基于Hadoop的出租车数据质量分析与处理
发布时间:2018-01-22 13:54
本文关键词: Hadoop 数据质量 数据清洗 停靠点 出处:《武汉理工大学》2015年硕士论文 论文类型:学位论文
【摘要】:深圳市通过智能交通系统(Intelligent Transportation System,ITS)建设,建立了智能交通公用信息平台,信息平台每天采集到海量的交通数据,这些数据蕴含着丰富的交通信息。高质量的交通数据是ITS做出正确决策的保证,然而,实际的交通数据采集过程中,由于设备故障、外界环境干扰、人为操作失误等多种因素的影响使得获取的原始数据不可避免地存在丢失、冗余等质量问题。本文结合项目需求,采用基于Hadoop搭建的云计算平台对深圳市海量出租车数据进行数据质量分析,并面向数据质量进行数据处理,主要工作包括以下几个方面:(1)研究国内外学者数据质量评估和数据清洗方面取得的成果与不足,并在此基础上引出本文的研究内容。(2)根据项目需求设计了基于决策学中层次分析法结合历史数据的评价体系,利用层次分析法计算评价指标权值并以历史数据的期望为基准得到数据质量分数,将数据质量问题量化,直观的反映数据质量状况。(3)针对深圳市出租车数据特征提出了GPS数据和营运数据质量评价方案,首先找到影响数据质量的主要因素,确定各自的评价指标,然后针对数据集中存在的冗余、不完整和错误数据,提出相应的评价规则算法判断是否符合条件。(4)面向深圳市出租车数据质量分析结果,提高数据质量。重点研究了重复数据清洗技术,提出了基于MapReduce的分块去重算法删除重复数据。然后分别对GPS数据和营运数据提出了基于Hadoop平台的出租车数据清洗方案,数据清洗方案主要针对数据不完整、冗余和错误的质量问题,将传统的清洗技术迁移到云平台。(5)将清洗后高质量的GPS数据应用于出租车停靠点研究,提出了基于DBSCAN的停靠点检测算法,从非载客的轨迹数据中找到出租车停靠点,检测算法主要分为三个步骤:候选点获取,候选点过滤和停靠点候选点聚类。候选点的获取是根据候选点检测算法,然后利用时间和空间属性对候选点过滤,最后分析各种聚类算法优缺点,选择DBSCAN聚类算法进行停靠点聚类。
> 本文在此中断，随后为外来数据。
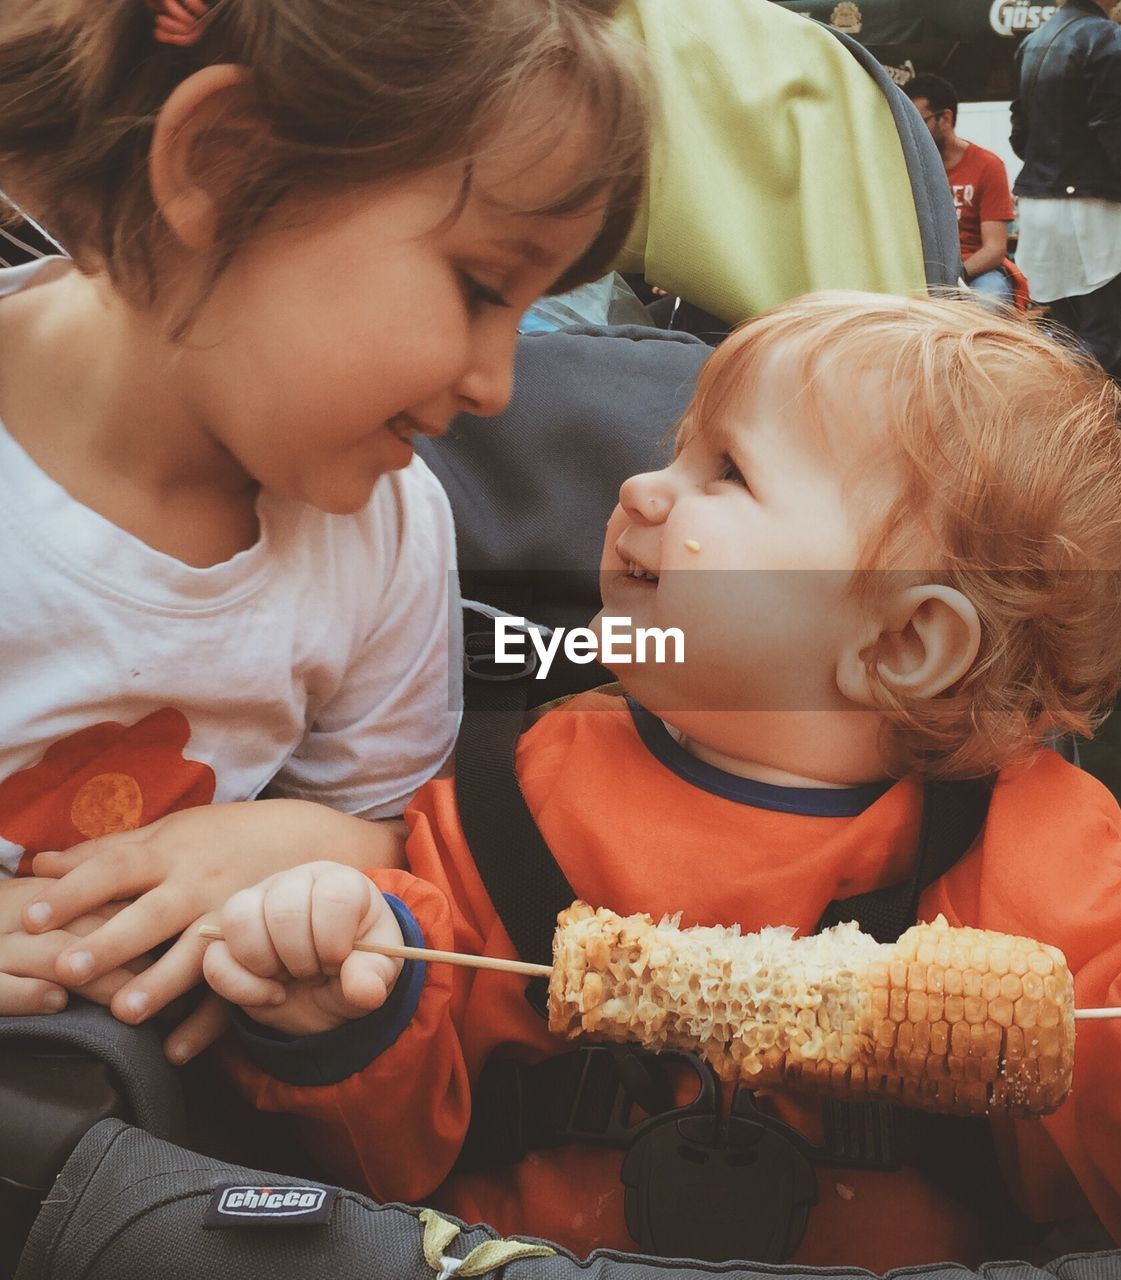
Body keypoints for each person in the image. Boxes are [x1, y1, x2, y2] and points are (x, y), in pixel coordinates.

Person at [203, 294, 1121, 1273]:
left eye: (724, 472)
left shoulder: (1024, 841)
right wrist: (336, 1010)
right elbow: (389, 1141)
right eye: (675, 451)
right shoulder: (511, 793)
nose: (638, 486)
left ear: (904, 641)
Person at [0, 0, 648, 1060]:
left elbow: (400, 836)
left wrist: (308, 844)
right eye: (482, 287)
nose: (497, 386)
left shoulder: (384, 531)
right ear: (223, 163)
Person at [1010, 0, 1121, 373]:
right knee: (1102, 339)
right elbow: (1118, 132)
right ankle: (1068, 423)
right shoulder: (1108, 37)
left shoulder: (1034, 40)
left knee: (1066, 335)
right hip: (1094, 209)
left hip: (1041, 204)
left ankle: (1054, 421)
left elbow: (1021, 134)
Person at [904, 73, 1015, 304]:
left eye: (918, 121)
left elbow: (995, 249)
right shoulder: (905, 167)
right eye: (906, 122)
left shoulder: (988, 165)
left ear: (945, 118)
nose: (910, 130)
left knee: (989, 300)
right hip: (916, 274)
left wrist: (954, 277)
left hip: (974, 273)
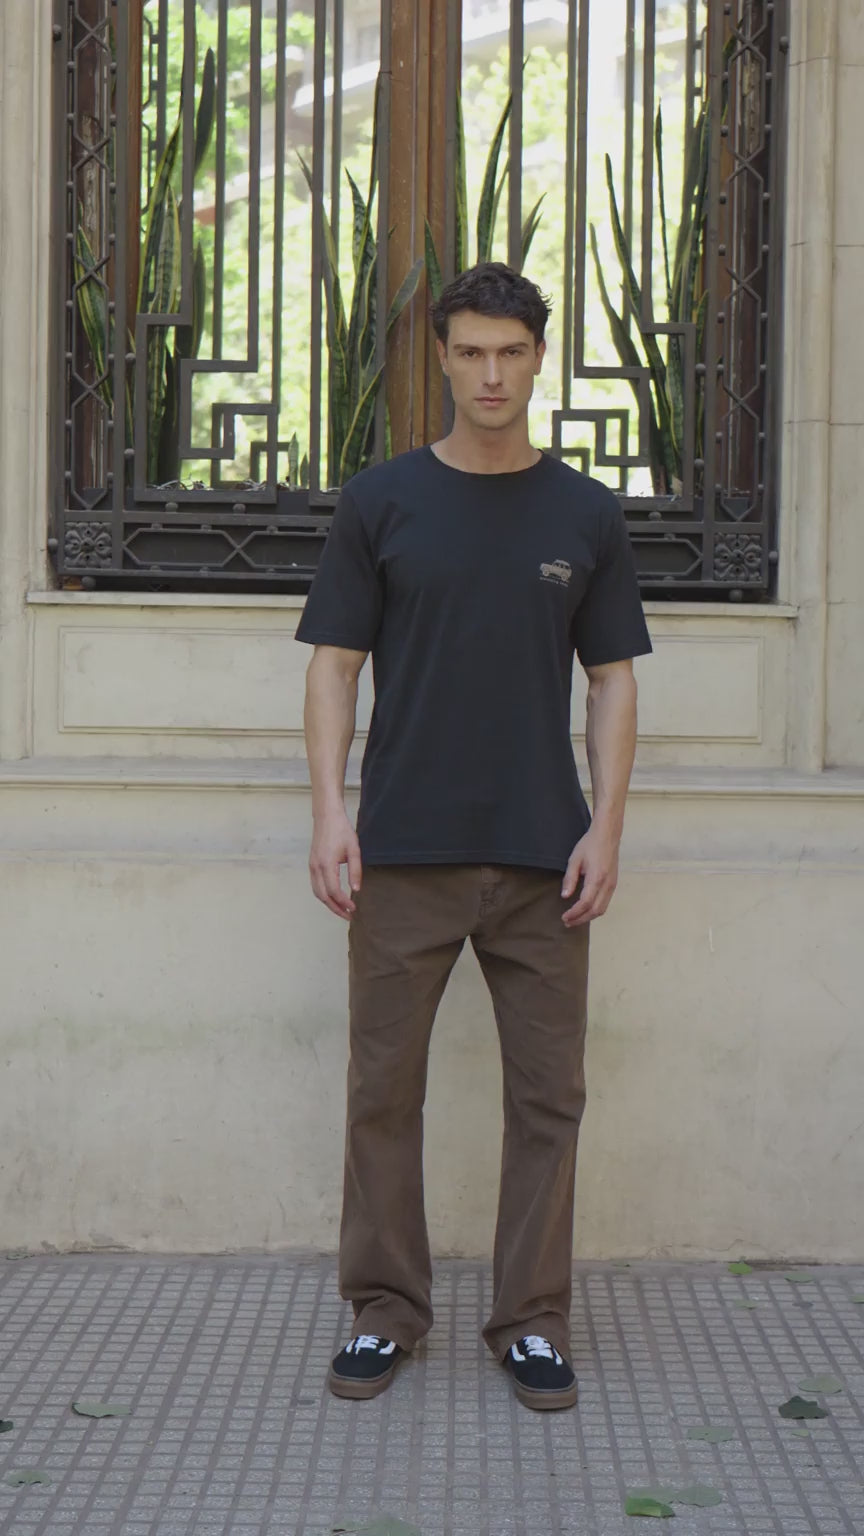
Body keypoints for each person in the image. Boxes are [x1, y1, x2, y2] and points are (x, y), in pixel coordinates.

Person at [295, 261, 652, 1412]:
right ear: (441, 360)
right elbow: (334, 667)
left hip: (547, 858)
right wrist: (331, 812)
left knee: (550, 1099)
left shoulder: (586, 513)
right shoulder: (381, 501)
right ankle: (385, 1311)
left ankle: (532, 1321)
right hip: (403, 851)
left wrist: (607, 828)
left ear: (538, 358)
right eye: (469, 353)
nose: (490, 374)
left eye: (511, 352)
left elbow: (612, 680)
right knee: (382, 1093)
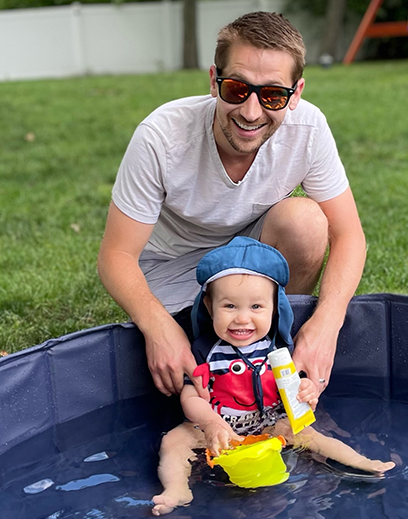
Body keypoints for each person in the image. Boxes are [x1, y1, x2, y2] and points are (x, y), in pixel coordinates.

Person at [97, 11, 366, 399]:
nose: (252, 112)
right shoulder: (161, 136)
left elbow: (348, 234)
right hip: (171, 271)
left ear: (297, 93)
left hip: (251, 249)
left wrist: (327, 323)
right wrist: (157, 327)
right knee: (187, 364)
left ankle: (274, 341)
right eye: (238, 89)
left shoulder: (308, 129)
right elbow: (116, 254)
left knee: (306, 220)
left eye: (273, 95)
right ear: (214, 81)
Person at [151, 237, 394, 516]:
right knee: (174, 441)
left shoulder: (276, 352)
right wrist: (209, 423)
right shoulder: (205, 352)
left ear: (275, 307)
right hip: (222, 430)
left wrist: (306, 390)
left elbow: (292, 387)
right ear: (208, 306)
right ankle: (177, 488)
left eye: (256, 307)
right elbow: (191, 394)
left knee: (312, 436)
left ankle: (360, 462)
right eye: (230, 306)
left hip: (270, 426)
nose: (242, 318)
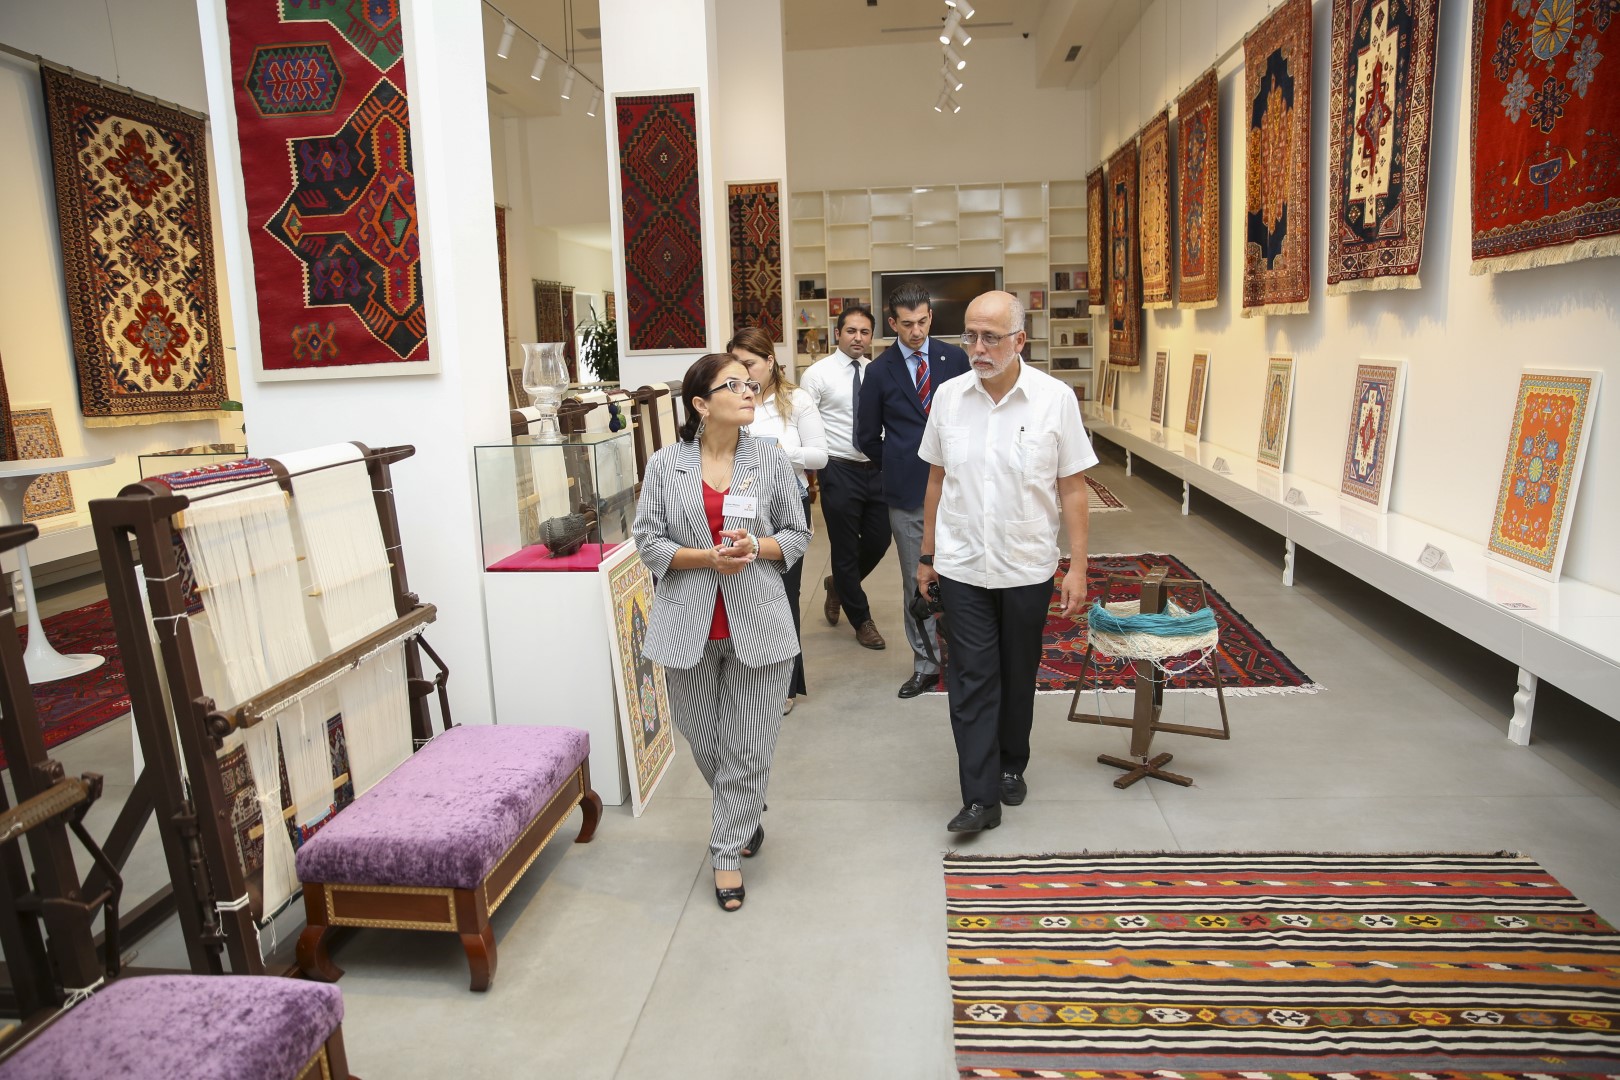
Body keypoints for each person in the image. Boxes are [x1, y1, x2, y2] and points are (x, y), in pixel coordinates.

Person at [633, 353, 811, 911]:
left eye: (748, 381)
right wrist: (705, 557)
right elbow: (648, 540)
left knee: (749, 745)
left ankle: (725, 851)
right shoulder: (666, 465)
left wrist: (757, 546)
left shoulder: (770, 458)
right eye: (731, 385)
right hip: (687, 625)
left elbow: (797, 534)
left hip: (759, 622)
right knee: (705, 740)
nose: (748, 389)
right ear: (701, 404)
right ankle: (745, 808)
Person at [917, 291, 1097, 834]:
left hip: (1026, 564)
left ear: (1020, 340)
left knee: (1018, 673)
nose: (977, 348)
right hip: (963, 564)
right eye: (970, 336)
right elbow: (936, 479)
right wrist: (927, 556)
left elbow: (1073, 488)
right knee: (971, 678)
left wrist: (1079, 566)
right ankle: (979, 798)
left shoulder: (1054, 398)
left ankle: (1011, 763)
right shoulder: (949, 397)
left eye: (991, 337)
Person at [856, 281, 970, 699]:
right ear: (892, 323)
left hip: (960, 489)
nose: (916, 331)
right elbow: (866, 436)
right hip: (906, 494)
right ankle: (926, 665)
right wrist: (899, 461)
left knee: (963, 576)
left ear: (930, 317)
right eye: (907, 324)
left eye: (922, 321)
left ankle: (966, 658)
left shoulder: (954, 359)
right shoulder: (878, 371)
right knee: (917, 582)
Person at [728, 327, 828, 714]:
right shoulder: (732, 398)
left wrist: (776, 453)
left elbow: (820, 456)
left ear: (770, 361)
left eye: (750, 363)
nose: (744, 373)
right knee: (743, 593)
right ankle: (747, 678)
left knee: (784, 595)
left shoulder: (796, 400)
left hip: (786, 506)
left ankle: (786, 685)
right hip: (741, 506)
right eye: (736, 365)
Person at [799, 305, 888, 650]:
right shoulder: (817, 375)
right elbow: (804, 423)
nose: (858, 338)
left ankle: (838, 585)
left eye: (865, 332)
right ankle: (862, 619)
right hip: (838, 468)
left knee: (880, 540)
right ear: (838, 334)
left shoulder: (877, 371)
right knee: (845, 548)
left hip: (875, 468)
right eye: (851, 331)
通过建立的数据质量评价体系,对出租车的GPS数据和营运数据质量进行评估,最终得到两个数据集的数据质量得分,能够直观的反应数据质量的好坏,为后面的清洗任务提供依据。根据数据质量评价结果研究相应的数据清洗方案,能够有效的提高了数据质量,为ITS做出正确的决策提供支持。根据清洗后的数据研究出租车停靠点,有助于城市管理人员更好的了解出租车驾驶员情况,对司机寻找乘客也有指导意义。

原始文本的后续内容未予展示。